QA generally has three or more clients — one for integration quality testing, one as the training master, and one to conduct the end-user training. PRD has one client with a secure “live” environment where stability must be a user guarantee. SAP Solution Manager plays a key role in insuring synchronization across these systems by:
- Ensuring all customization is done in DEV first; validated, and authorized before releasing/transporting to the QA environment
- Making sure QA is a facsimile of PRD to detect all discrepancies that could impact accuracy and reliability within production prior to transporting customized settings to PRD
- Tracking customizing that differs across the systems as well as corrections made in QA that were not maintained in the DEV environment
The number one benefit with this approach is consistency in systems across multi-landscapes as well as a distributed approach to configuration.
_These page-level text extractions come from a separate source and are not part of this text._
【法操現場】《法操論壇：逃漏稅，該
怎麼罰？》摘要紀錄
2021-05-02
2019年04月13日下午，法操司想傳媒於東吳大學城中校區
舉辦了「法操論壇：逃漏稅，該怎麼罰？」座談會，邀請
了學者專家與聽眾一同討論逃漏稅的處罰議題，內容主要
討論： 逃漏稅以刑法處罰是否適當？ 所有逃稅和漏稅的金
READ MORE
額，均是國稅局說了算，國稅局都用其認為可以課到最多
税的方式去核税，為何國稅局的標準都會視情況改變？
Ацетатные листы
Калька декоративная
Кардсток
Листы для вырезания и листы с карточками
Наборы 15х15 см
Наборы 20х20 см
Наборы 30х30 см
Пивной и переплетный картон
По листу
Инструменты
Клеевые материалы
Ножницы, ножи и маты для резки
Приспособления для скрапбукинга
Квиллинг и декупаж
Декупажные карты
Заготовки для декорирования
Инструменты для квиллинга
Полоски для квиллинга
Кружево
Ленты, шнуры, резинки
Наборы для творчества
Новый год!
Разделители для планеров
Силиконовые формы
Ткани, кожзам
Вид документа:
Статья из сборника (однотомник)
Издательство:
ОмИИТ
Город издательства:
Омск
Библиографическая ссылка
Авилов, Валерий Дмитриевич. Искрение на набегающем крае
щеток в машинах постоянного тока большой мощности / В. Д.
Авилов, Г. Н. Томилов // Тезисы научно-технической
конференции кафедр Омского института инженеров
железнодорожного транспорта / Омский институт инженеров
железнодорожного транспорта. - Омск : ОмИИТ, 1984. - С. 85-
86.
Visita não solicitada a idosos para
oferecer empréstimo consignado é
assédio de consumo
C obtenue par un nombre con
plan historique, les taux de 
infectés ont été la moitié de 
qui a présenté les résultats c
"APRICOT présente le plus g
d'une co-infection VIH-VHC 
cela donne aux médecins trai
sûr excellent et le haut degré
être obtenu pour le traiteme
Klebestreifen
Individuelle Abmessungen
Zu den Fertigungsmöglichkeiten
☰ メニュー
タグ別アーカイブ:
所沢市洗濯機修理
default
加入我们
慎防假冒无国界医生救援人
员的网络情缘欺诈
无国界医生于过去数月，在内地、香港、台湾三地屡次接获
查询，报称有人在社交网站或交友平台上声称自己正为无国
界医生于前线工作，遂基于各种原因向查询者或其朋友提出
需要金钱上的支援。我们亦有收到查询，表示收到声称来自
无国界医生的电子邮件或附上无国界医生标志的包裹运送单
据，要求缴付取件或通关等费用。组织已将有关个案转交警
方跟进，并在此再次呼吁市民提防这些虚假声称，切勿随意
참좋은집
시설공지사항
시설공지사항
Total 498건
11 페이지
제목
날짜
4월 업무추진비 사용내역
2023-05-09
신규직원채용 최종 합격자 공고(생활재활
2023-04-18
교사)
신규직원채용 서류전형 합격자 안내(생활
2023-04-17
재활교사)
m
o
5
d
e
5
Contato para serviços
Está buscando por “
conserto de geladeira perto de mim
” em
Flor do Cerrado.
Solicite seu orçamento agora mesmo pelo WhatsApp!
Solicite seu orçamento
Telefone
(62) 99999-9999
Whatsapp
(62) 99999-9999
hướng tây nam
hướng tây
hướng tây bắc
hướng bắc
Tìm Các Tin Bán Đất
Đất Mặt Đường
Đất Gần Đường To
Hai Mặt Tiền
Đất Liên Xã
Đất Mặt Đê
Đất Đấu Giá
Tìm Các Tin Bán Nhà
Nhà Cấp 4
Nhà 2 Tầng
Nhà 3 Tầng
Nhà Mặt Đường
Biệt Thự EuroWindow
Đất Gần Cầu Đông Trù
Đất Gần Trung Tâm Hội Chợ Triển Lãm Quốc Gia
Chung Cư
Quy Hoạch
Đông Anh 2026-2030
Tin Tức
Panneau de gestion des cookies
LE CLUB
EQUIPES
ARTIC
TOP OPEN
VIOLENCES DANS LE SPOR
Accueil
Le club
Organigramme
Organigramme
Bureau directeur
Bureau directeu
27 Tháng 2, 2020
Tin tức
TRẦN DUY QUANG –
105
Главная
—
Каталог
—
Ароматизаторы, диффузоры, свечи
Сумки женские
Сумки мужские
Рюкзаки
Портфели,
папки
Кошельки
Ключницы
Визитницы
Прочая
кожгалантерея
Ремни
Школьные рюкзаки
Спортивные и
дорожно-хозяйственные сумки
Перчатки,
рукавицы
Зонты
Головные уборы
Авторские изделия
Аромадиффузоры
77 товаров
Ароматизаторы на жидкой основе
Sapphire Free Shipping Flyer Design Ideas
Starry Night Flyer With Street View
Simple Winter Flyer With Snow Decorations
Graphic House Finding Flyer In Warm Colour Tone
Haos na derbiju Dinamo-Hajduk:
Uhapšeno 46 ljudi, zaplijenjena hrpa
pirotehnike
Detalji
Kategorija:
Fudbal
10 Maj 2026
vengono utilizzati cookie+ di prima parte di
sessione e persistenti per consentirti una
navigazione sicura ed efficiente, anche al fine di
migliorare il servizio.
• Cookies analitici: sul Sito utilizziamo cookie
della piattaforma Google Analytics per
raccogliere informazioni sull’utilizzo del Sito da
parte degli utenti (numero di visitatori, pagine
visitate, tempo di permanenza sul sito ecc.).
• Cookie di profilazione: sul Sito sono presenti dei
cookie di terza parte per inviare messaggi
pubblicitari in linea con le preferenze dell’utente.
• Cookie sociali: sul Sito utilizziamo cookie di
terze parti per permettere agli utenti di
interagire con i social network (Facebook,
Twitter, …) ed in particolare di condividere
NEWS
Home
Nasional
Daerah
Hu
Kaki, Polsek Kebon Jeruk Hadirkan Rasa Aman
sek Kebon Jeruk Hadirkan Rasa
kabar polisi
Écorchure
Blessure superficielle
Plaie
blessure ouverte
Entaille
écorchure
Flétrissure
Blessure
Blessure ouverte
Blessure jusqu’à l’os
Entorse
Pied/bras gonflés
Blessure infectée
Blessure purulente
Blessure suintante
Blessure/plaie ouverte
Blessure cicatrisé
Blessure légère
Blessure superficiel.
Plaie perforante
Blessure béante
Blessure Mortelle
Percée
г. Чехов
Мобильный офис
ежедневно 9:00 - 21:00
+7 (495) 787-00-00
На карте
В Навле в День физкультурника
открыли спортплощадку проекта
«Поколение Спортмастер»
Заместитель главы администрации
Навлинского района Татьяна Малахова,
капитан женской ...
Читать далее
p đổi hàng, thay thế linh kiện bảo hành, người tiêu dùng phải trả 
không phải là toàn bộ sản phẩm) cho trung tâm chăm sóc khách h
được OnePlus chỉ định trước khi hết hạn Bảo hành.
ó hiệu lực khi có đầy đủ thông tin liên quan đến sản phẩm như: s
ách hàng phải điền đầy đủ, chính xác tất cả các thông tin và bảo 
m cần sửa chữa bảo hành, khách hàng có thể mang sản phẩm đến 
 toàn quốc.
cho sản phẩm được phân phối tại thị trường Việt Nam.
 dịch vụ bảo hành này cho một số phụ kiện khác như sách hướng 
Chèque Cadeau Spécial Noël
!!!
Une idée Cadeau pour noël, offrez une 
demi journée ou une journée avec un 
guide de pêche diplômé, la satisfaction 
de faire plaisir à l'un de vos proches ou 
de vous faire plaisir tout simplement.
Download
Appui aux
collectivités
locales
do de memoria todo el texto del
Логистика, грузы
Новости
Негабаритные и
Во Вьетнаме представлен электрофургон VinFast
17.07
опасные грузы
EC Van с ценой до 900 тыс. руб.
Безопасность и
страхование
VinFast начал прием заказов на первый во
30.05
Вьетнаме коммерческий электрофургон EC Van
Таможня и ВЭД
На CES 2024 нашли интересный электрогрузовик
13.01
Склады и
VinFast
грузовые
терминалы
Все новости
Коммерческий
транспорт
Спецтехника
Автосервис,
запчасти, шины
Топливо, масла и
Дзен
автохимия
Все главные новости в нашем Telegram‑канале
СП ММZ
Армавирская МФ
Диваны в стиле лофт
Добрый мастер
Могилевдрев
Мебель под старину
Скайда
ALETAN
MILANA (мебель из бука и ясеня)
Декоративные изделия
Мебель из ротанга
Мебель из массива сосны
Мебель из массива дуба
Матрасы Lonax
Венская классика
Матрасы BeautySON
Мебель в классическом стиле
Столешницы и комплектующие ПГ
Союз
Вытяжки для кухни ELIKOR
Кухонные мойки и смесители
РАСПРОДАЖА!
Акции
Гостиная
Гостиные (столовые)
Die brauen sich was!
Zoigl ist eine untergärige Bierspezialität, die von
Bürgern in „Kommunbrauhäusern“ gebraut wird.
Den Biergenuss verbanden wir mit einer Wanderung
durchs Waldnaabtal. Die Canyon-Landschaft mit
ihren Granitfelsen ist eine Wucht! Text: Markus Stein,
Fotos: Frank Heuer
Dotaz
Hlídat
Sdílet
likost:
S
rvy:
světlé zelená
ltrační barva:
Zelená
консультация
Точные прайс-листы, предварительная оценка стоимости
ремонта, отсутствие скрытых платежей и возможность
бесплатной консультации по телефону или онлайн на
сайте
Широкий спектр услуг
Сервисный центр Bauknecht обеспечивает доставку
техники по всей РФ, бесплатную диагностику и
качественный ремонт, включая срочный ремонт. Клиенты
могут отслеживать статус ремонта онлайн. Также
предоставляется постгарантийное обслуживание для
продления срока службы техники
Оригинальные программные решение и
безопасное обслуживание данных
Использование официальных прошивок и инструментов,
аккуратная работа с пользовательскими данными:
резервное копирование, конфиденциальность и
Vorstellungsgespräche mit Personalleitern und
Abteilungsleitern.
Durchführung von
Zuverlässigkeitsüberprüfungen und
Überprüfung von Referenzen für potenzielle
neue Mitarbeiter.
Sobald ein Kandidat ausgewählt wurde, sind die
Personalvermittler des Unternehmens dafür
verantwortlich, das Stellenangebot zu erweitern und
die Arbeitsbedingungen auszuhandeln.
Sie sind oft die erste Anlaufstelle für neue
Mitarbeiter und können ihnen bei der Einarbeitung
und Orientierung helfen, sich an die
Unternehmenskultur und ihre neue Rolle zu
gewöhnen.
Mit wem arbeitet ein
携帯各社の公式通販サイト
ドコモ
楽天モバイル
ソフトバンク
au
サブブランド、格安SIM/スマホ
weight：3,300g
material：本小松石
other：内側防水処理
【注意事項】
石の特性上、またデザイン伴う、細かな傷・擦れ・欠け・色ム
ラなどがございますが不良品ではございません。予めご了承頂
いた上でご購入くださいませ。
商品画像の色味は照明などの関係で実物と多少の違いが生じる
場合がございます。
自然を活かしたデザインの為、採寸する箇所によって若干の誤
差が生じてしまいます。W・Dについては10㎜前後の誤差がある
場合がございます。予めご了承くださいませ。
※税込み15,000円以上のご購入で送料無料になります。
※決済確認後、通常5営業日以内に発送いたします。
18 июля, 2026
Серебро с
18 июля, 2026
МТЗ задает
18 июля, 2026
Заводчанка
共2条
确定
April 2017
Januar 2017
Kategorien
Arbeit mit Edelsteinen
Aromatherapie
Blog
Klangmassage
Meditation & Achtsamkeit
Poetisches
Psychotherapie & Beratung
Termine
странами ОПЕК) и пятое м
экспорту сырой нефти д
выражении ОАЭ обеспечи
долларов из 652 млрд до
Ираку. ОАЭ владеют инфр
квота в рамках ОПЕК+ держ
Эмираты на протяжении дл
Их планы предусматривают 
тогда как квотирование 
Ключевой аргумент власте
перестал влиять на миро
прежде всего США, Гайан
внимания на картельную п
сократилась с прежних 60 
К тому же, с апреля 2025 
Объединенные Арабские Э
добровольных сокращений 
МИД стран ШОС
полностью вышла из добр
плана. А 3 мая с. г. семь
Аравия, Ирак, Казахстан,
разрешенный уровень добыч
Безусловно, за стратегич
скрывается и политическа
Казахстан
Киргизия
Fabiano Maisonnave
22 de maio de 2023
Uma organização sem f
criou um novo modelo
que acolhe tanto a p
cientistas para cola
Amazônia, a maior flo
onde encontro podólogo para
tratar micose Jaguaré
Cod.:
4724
A final piece of advice: Follow through on your deliverables and communicate, communicate, communicate!
Sidebar: Team Lead Responsibilities
For my implementation we specified four team leads:
- The HCM lead is responsible for defining the organizational structure and position administration. The HCM lead ensures policies, procedures, and business processes relating to people tracking and person changes are accurate.
- The payroll lead ensures all regulatory and collective bargaining rule definitions are compliant, accurate, accounted, and reported appropriately.
- The change lead is responsible for organization readiness, rollout risk mitigation, stakeholder communication, and involvement. The change lead establishes end-user documentation materials, training plans, and methods.
- The IT lead is responsible for the technical infrastructure and application technical tasks. This lead ensures the conversion from the legacy system is mapped to the new definitions and that data is available when the functional team needs it. That includes making sure that data that is not migrated is either archived to a data warehouse tool for access later or scrubbed. Other duties include mapping and testing all interfaces to in-house applications or third-party partners and establishing proper security.
Jean Bryant
Jean Bryant has just returned to Toronto after three years in Luxembourg. She is currently the project manager for a Toronto-based SAP client. She was one of the initial four developers who worked with SAP AG in Walldorf (September 1990 to December 1993) on North American HR. For 14 years, she has supported SAP HR clients in many capacities. She has written for professional journals on HR trends and has spoken at IHRIM and ASUG conferences.